Throughput by Metric Configuration (T=20-100, K=5)
Metrics	Throughput (users/sec)	Latency (per user)
GARP Only (O(T²))	~49,000	20 μs
GARP + CCEI	~2,400	420 μs
Comprehensive (GARP, CCEI, MPI, HARP)	~2,000	500 μs

Computational Complexity by Metric

Throughput varies by algorithm complexity. See Algorithms for details.

Per-user computational cost by metric and observation count (T)

Memory Management and Streaming

The engine maintains a flat memory profile by streaming users in fixed-size chunks. By default, batches of 50k users are processed, and intermediate buffers are released between batches, so peak memory depends on chunk size rather than total population.

Memory consumption under streaming conditions

At the default chunk size, peak memory is 100-200 MB. Million-user runs work on a laptop. Adjust chunk size to trade memory for throughput.

Large-Scale Benchmarks

For budgets with T=20–100 and K=5, GARP alone completes 10k, 100k, and 1M users in roughly 0.1s, 2.0s, and ~20s. Adding CCEI yields about 4.2s, 39.5s, and ~6.6 minutes. Running the full suite (GARP, CCEI, MPI, HARP) takes around 6.8s, 67.1s, and ~11 minutes for the same scales.

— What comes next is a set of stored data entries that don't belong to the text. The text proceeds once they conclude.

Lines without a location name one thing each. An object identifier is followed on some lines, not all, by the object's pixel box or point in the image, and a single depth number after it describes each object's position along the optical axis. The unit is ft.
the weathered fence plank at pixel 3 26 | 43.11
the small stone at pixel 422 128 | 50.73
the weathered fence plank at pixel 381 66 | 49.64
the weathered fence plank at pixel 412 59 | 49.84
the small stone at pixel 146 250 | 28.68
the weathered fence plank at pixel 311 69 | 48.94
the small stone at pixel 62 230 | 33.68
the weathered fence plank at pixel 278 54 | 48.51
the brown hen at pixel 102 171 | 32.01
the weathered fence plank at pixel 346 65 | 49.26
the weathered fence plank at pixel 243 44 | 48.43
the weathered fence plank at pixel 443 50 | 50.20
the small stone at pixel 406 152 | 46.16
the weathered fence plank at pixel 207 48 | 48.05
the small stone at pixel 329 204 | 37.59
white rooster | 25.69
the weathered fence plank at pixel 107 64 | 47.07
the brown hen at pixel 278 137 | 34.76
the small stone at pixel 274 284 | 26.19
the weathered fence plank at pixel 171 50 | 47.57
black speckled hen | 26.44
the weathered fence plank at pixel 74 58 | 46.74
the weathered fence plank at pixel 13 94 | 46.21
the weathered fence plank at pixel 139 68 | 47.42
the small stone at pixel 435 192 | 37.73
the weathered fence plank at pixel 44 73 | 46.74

On discrete menus (50 items, 20–100 sessions), the SARP+WARP+HM bundle completes ~0.3s at 10k users, ~5.2s at 100k, and ~85.6s at 1M. Measured on Apple M-series hardware. Timings scale with core count.

Budget — Large-Scale
Configuration	10K users	100K users	1M users
GARP (O(T²))	0.1s	2.0s	~20s
GARP + CCEI	4.2s	39.5s	~6.6 min
Comprehensive Suite	6.8s	67.1s	~11 min

Menu — Large-Scale
Configuration	10K users	100K users	1M users
SARP + WARP + HM	0.3s	5.2s	85.6s

End-to-End from Disk

The benchmarks above measure in-memory scoring. Below is the full disk-to-scores pipeline on 100,000 synthetic consumers (T=15, K=5, full 5-metric suite).

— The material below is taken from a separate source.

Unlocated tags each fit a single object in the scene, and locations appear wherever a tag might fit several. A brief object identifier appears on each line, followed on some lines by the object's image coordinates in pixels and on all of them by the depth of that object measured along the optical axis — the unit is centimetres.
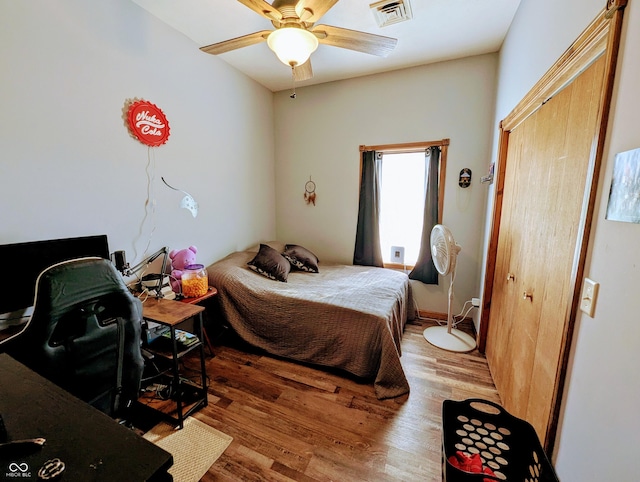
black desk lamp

Budget: 100K Users, 5 Metrics (GARP, CCEI, MPI, HARP, HM)
Pipeline	Read	Transform	Score	Total	File Size
CSV + Polars	63 ms	18.0 s	1m 32s	1m 50s	281 MB
Parquet + Polars	68 ms	14.1 s	1m 43s	1m 57s	110 MB
Parquet (streaming)	—	—	—	1m 45s	110 MB

Menu: 1,000 Users (SARP + WARP + HM, 50 items)
Pipeline	Total
In-memory	131 ms
CSV + reconstruct	200 ms

File I/O adds under 70 ms for 280 MB. The Rust scoring step dominates wall time for anything beyond GARP-only. Parquet streaming via engine.analyze_parquet() skips the Python transformation step and reaches about 950 users/sec for the full suite. Parquet with zstd is 2.6x smaller than CSV.

Complexity Summary

GARP runs in O(T²), CCEI in O(T² log T), MPI and HARP in O(T³). Houtman-Maks uses greedy FVS with exact ILP for small T. Utility recovery and VEI each solve LPs at O(T²) scale.

Complexity Summary
Algorithm	Complexity	Implementation Notes
GARP	O(T²)	SCC-based arc-scan; avoids O(T³) transitive closure.
CCEI (AEI)	O(T² log T)	Iterative binary search over T² potential efficiency ratios.
MPI	O(T³)	Karp’s maximum-mean-weight cycle algorithm.
HARP	O(T³)	Max-product path calculation via modified Floyd-Warshall.
Houtman-Maks	O(T²) / ILP	Greedy FVS (approximate); ILP via HiGHS for exact solutions (T ≤ 200).
Utility Recovery	O(T²)	Linear programming with 2T variables and T(T-1) constraints.
VEI	O(T²)	Observation-specific efficiency via constrained optimization.

Hardware Configuration

All results are from an Apple M-series machine (11 cores). On a 64-core server, throughput is roughly 5x higher.